You can submit your comments below to assist Clifford.

6 Responses to How to Select The Right DCC Decoder

  • Dale says:

    Most decoder manufacturers have an online tool to help select the right decoder. For example, Digitrax has theirs at https://www.digitrax.com/products/engine-matrix/decoder/ while SoundTraxx has theirs at https://soundtraxx.com/reference/decoder-selector. Others are available online with a bit of searching.

  • Hervey Howe says:

    While the options can be overwhelming if I were you I would go to the different manufacturers websites and they will recommend which decoder fits in each locomotive. They will also recommend what speaker.
    You can also go to specialized speaker manufacturers websites and they will show you their speakers installed with a sound decoder and how they fit in the body. Try scalesoundsystems.com
    The other option is to go on line and search for examples of decoder installs in the types of locomotives you are working with.
    Based on your question I don’t imagine you have a lot of experience installing decoders and speakers. If that is the case I would recommend the second option if only to see how to install the components and if it is within your capabilities. Some installs are straightforward and relatively easy. Others require more effort and even the cutting of weights to make room for all the components.
    The other thing I would recommend is choose one manufacturer of decoder and stick with it. While two different manufacturers decoders may basically perform the same they will each have their own method to control their respective functions. That is important if you are running single locomotive trains and very important when you want to MU two or more locomotives.

  • Nigel says:

    This is a huge subject but I’ll try to be brief.

    First of all, are your locomotives ‘DCC Ready’ or similar? If so, referral to the instruction sheet will tell you how to access the decoder socket and what type of decoder you need. There are many different types of decoder – 6 pin, 8 pin, 21 pin, Next18, Plux22 and so on. Modern locomotives tend to have a low current draw so as long as you get the right fitting, you almost certainly will be OK but the supplier can advise you.

    If your locomotives are older and don’t have a DCC decoder socket, then things get a lot more complicated. In these cases, I’ve had a lot of success using wired 8 pin decoders. The main thing to watch for with older locomotives is that they have a higher current draw so you need to make sure you get a decoder that can handle those levels of current. Try to find a supplier who lists the specs of the decoders they supply to check this. On Hornby motors >40 years old, I’ve used decoders that can handle 1 amp or more without problems. It does require dismantling of the locomotive and isolating both sides of the motor from the track power. The decoder wires are colour coded so the red & black wires need to be soldered to the pickups and the orange and grey to the motor.

    If you want to be on the safe side, then get an inexpensive ammeter from eBay, wire it in to your DC track feed and measure the current draw of the locomotive both when it’s running and when you hold it down to prevent it running. The latter figure will be higher but it’s that figure, which is an indication of the maximum your locomotive will draw, either when starting from stationary or if a derailment/fault occurs that your DCC decoder’s current handling spec needs to exceed.
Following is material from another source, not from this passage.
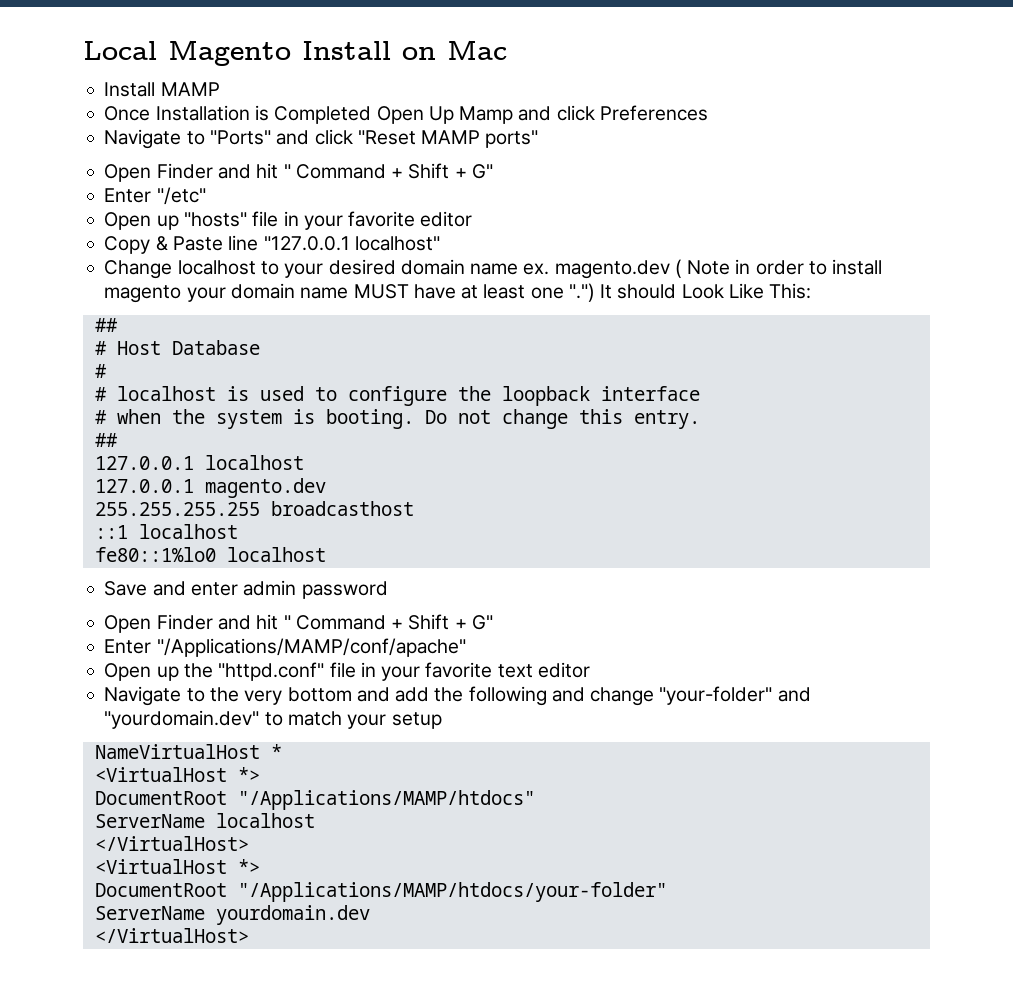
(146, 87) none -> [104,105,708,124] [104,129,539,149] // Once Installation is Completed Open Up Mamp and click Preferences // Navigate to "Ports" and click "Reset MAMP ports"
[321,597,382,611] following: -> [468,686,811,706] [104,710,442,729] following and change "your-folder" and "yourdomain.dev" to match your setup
    You also mention sound. Apart from getting the right type of decoder for your locomotive, the sound files obviously need to match as well but in almost all cases, as long as a sound file exists for your particular locomotive, the supplier will load it onto the DCC decoder for you.

    Finally, it’s possible to spend a fortune on DCC decoders but there are decent inexpensive ones that do the job satisfactorily. I’ve had good results with LaisDCC decoders which are available for around £12 each on eBay although others will no doubt do a better job. The thing to bear in mind is that DCC decoders can, and do, fail and when they do, they can’t be repaired – so the less you spend, the less you’ll literally see go up in smoke (don’t ask me how I know!) if the worst happens.

    Geed luck!

  • Vobbert says:

    There is no easy answer to this question. You do not say what scale you are using, a large scale decoder will not physically fit in a small scale loco. If your locos are DCC ready they will have a socket fitted you would need to pick a decoder that fits that socket, if they are not DCC ready you will have to solder the decoder in.

    Best advice here would be ask your friends what they use, join a club, get some experience with DCC before jumping in.

  • David Stokes says:

    Clifford, what ever you end up buying, remember that sound can be very intrusive. Stand on a sttion platform, or a hill 100 metre (yards) from the track and watch a train go past. When do you hear it, and when does its sound fade. Try for this effect on your model be keeping the volume DOWN. Too many run their sound so that they can hear it from across the room – miles away in model form, and not prototypical.

  • Frank B says:

    Yes, all decoder manufacturer’s websites will have a guide page to select the DCC decoder for particular locos. 
     A good start is to read a beginner’s basic guide on DCC. This will probably answer all your questions (and most of the questions haven’t thought of yet).